# Canon 7D MKII exposure problems



## davholla (Jan 10, 2020)

My Canon 7D MKII is 4 years old - last year due to a firmware update it needed servicing.  I have found that the exposure has been going wrong.  This could be user error - but I have never had this before - any ideas.

It could be user error of course - but I have been using it without any problems for 4 years.



The problem seems to be lines coming under flash or strong light see below








LightproblemEF7A0897 by davholla2002, on Flickr








LightproblemEF7A0757v3 by davholla2002, on Flickr


----------



## Braineack (Jan 10, 2020)

looks like your sensor is trashed.


----------



## Scott Whaley (Jan 10, 2020)

Try resetting the camera to factory default.  I have had to do that before.


----------



## davholla (Jan 10, 2020)

Thank you both

It was with two separate lens, most photos are fine (see below) and if I use an external flash it is fine.





GullEF7A0813 by davholla2002, on Flickr




GooseEF7A0870 by davholla2002, on Flickr



Some are less affected



SnowdropsEF7A0862 by davholla2002, on Flickr

Factory reset did not solve the problem.  
I think the problem is white things and using the pop up flash - hopefully that will help someone provide a solution


----------



## weepete (Jan 10, 2020)

__Data section__:
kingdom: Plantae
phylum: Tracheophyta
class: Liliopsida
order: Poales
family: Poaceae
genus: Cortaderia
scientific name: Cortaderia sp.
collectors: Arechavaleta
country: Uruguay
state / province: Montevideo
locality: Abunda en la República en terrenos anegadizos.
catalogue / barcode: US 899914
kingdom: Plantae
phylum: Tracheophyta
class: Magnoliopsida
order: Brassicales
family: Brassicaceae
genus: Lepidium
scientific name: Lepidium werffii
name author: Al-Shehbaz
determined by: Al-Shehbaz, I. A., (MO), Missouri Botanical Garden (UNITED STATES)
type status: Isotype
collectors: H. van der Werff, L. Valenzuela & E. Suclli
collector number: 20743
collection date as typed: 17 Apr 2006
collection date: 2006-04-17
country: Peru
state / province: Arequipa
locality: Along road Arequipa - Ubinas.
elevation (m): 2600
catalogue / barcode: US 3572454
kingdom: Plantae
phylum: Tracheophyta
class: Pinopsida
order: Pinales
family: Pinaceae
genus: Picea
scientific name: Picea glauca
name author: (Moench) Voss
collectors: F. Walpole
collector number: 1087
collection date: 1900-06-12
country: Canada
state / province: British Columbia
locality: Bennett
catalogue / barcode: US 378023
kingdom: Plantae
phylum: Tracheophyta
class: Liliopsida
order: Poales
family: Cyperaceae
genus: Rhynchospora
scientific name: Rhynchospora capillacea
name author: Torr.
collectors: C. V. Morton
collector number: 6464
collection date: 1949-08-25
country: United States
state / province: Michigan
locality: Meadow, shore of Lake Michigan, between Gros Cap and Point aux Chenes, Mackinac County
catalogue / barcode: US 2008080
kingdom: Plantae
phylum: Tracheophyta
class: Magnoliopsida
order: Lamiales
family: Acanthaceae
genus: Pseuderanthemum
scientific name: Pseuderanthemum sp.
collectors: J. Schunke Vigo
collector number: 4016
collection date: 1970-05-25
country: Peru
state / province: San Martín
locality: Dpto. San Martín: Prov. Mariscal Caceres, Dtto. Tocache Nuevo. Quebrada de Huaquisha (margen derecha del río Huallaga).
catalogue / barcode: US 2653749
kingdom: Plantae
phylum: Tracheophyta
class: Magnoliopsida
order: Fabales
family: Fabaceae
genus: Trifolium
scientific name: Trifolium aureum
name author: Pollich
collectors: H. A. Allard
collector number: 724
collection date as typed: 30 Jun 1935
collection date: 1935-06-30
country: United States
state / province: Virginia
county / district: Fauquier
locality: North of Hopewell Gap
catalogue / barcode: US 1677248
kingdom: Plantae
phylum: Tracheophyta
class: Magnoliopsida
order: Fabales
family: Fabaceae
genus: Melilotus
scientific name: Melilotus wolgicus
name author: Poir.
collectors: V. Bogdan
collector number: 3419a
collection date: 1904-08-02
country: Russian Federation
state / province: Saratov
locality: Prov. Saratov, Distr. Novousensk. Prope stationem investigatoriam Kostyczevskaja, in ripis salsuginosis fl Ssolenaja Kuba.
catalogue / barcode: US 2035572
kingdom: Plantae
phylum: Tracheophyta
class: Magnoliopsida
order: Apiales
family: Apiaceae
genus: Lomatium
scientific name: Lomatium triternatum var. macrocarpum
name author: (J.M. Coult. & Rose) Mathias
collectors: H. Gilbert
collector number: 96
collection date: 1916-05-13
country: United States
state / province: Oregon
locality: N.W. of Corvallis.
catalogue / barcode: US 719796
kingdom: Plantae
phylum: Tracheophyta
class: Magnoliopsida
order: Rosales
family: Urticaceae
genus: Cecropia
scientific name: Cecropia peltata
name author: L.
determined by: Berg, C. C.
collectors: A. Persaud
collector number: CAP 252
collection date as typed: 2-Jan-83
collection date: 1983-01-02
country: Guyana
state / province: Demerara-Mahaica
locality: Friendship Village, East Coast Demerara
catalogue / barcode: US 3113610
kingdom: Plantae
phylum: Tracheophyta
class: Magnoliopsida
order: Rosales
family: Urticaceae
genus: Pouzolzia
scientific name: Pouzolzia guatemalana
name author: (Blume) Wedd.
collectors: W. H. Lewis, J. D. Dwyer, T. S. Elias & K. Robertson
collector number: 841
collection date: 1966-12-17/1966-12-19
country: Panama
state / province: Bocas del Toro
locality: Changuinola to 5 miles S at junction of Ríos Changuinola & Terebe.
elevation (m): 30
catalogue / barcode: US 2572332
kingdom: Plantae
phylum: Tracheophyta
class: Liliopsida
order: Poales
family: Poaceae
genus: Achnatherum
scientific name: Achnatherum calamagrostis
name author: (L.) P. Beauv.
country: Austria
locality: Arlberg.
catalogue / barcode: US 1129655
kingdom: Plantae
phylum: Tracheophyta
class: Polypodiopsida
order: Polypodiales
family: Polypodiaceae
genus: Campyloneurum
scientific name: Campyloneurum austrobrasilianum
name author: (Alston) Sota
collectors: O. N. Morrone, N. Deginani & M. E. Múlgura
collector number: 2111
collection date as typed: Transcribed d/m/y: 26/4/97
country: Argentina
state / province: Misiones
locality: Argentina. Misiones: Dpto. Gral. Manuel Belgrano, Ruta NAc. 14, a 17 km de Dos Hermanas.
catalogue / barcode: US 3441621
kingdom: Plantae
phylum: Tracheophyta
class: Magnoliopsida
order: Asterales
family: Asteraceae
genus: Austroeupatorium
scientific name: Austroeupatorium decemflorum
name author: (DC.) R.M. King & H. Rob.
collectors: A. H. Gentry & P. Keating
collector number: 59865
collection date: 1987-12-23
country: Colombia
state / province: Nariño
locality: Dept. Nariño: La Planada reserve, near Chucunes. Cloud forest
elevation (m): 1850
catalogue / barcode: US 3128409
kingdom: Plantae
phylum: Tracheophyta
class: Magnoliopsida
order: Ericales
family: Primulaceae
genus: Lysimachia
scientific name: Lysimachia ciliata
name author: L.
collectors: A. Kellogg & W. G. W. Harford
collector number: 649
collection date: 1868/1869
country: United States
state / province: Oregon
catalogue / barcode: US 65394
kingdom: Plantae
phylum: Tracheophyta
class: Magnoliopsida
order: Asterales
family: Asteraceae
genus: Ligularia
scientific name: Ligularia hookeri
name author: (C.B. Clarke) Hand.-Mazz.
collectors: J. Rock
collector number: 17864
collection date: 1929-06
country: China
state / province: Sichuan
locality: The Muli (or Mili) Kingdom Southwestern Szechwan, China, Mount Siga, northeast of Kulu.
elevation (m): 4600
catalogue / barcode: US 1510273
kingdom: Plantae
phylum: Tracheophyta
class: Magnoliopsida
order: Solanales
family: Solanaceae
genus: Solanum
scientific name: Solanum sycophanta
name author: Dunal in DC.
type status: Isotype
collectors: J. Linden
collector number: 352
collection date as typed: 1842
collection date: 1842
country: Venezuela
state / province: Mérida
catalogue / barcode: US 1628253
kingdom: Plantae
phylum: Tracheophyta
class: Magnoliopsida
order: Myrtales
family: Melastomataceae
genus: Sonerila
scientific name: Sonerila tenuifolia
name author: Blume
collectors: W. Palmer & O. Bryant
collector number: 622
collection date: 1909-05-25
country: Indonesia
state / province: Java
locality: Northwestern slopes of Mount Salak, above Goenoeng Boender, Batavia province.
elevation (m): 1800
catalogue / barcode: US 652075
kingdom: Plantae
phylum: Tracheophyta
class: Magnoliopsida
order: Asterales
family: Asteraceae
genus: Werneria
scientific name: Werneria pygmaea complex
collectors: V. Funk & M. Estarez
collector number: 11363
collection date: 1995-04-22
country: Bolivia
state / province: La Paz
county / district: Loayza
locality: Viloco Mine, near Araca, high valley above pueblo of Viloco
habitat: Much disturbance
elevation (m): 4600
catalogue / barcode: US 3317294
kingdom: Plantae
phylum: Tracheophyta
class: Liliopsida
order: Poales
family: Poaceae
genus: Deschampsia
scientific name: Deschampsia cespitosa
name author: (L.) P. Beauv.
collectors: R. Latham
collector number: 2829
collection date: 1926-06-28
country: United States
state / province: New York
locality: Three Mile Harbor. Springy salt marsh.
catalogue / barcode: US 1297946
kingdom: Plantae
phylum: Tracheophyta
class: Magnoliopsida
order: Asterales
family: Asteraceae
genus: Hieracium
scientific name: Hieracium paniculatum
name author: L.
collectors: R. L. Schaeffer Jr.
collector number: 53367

__Task list__:
1. In the Canon 7D MKII thread, what made the camera need servicing last year?
2. Write the next part of the Canon 7D MKII exposure thread.
The entries have nothing to do with the forum thread.

__Set of answers__:
1. A firmware update.

2.
That looks like a sensor problem rather than exposure.


----------



## davholla (Jan 10, 2020)

weepete said:


> That looks like a sensor problem rather than exposure.


Do you think it is fixable?


----------



## zombiesniper (Jan 10, 2020)

Are you sure an external flash was used on the gull/goose images? They don't seem like it.
I would agree that looks like a sensor issue. However the overexposed flower and bird make me believe it could also be a processor issue as it is showing an extreme ISO for the image. In both of those images I would expect an ISO under 1000. 

What settings were you in? Manual with auto ISO, TV, AV, etc.?
If you go full manual and shoot a similar situation does it still have the same issue?

As for fixable or not, I wouldn't know.


----------



## davholla (Jan 10, 2020)

zombiesniper said:


> Are you sure an external flash was used on the gull/goose images? They don't seem like it.
> I would agree that looks like a sensor issue. However the overexposed flower and bird make me believe it could also be a processor issue as it is showing an extreme ISO for the image. In both of those images I would expect an ISO under 1000.
> 
> What settings were you in? Manual with auto ISO, TV, AV, etc.?
> ...


The settings for the second rubbish was auto - the others were manual but with auto ISO.
The gull and goose images were without flash - the second one - which looks quite surreal was the one with a flash.
I didn't upload any with external flash but I just tested with pop up flash and with external flash one was fine but not the pop up flash.
Sorry for not being clear and well spotted about the ISO - I will check what happens with manual ISO.


----------



## Overread (Jan 10, 2020)

Those are digital errors rather than photographic errors. There's no combination of flash/aperture/ISO/shutterspeed etc.. that would create the effects your showing in those photos. 

Something in there is broken.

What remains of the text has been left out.